▶ _Input data_
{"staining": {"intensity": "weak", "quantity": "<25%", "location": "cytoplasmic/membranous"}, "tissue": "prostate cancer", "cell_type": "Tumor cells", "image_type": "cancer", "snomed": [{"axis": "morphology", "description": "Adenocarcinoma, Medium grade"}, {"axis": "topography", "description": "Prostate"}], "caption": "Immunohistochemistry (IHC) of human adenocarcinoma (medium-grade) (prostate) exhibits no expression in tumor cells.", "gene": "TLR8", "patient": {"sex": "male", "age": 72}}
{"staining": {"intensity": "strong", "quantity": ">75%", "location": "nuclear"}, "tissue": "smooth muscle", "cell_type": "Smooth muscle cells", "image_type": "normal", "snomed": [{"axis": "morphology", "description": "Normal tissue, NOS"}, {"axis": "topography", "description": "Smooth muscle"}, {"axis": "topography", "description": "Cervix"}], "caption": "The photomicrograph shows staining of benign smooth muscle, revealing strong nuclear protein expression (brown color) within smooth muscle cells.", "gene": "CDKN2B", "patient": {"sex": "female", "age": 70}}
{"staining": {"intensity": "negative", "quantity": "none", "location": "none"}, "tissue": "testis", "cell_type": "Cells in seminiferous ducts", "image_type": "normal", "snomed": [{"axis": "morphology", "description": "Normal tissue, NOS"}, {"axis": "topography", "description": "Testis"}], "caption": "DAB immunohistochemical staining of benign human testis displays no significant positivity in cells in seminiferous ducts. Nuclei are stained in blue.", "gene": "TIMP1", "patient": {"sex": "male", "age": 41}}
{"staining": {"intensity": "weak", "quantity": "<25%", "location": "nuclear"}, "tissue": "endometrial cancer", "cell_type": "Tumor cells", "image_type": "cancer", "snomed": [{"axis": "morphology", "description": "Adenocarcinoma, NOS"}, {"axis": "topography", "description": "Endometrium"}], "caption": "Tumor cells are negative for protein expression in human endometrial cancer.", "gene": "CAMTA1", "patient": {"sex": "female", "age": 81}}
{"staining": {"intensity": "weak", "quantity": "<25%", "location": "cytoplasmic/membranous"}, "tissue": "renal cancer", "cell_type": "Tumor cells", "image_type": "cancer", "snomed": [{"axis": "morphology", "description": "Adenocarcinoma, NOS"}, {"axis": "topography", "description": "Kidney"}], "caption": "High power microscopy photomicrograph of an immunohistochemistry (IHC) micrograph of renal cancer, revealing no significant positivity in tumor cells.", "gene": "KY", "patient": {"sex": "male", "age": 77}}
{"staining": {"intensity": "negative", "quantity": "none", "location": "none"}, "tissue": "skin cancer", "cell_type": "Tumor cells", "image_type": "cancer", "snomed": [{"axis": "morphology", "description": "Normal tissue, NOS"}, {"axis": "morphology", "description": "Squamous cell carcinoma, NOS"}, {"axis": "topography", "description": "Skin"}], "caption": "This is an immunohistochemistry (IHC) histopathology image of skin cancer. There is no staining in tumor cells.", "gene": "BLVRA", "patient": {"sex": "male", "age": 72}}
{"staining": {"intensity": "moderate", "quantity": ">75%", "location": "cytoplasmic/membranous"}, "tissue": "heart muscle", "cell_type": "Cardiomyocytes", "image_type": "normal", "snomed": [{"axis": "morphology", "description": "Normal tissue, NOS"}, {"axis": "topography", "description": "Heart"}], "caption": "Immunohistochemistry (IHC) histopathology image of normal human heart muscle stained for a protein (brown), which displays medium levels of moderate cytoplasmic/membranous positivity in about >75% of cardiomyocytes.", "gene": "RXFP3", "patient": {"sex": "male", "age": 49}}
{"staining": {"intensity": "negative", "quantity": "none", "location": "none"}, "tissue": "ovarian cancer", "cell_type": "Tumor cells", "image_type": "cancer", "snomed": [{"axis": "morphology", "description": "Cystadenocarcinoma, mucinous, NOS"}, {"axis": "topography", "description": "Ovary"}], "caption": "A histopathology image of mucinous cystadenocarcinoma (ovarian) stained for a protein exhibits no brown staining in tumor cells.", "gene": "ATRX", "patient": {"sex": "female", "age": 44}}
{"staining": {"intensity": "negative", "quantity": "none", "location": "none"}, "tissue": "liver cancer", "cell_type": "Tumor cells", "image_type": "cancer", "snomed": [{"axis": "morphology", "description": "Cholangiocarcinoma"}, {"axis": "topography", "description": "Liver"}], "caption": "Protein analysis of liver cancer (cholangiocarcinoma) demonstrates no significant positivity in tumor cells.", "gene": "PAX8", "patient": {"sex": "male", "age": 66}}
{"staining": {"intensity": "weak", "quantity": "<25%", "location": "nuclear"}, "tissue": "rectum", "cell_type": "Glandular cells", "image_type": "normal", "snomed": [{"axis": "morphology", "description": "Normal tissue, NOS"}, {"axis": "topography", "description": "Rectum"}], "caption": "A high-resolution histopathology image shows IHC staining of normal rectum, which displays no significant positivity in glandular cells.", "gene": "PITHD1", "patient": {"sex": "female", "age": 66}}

▶ _Task details_
In the entries above, the lines between the one holding "power microscopy photomicrograph" and the one holding "is an immunohistochemistry", inclusive, are to be printed exactly as written, and those alone.

▶ _Expected output_
{"staining": {"intensity": "weak", "quantity": "<25%", "location": "cytoplasmic/membranous"}, "tissue": "renal cancer", "cell_type": "Tumor cells", "image_type": "cancer", "snomed": [{"axis": "morphology", "description": "Adenocarcinoma, NOS"}, {"axis": "topography", "description": "Kidney"}], "caption": "High power microscopy photomicrograph of an immunohistochemistry (IHC) micrograph of renal cancer, revealing no significant positivity in tumor cells.", "gene": "KY", "patient": {"sex": "male", "age": 77}}
{"staining": {"intensity": "negative", "quantity": "none", "location": "none"}, "tissue": "skin cancer", "cell_type": "Tumor cells", "image_type": "cancer", "snomed": [{"axis": "morphology", "description": "Normal tissue, NOS"}, {"axis": "morphology", "description": "Squamous cell carcinoma, NOS"}, {"axis": "topography", "description": "Skin"}], "caption": "This is an immunohistochemistry (IHC) histopathology image of skin cancer. There is no staining in tumor cells.", "gene": "BLVRA", "patient": {"sex": "male", "age": 72}}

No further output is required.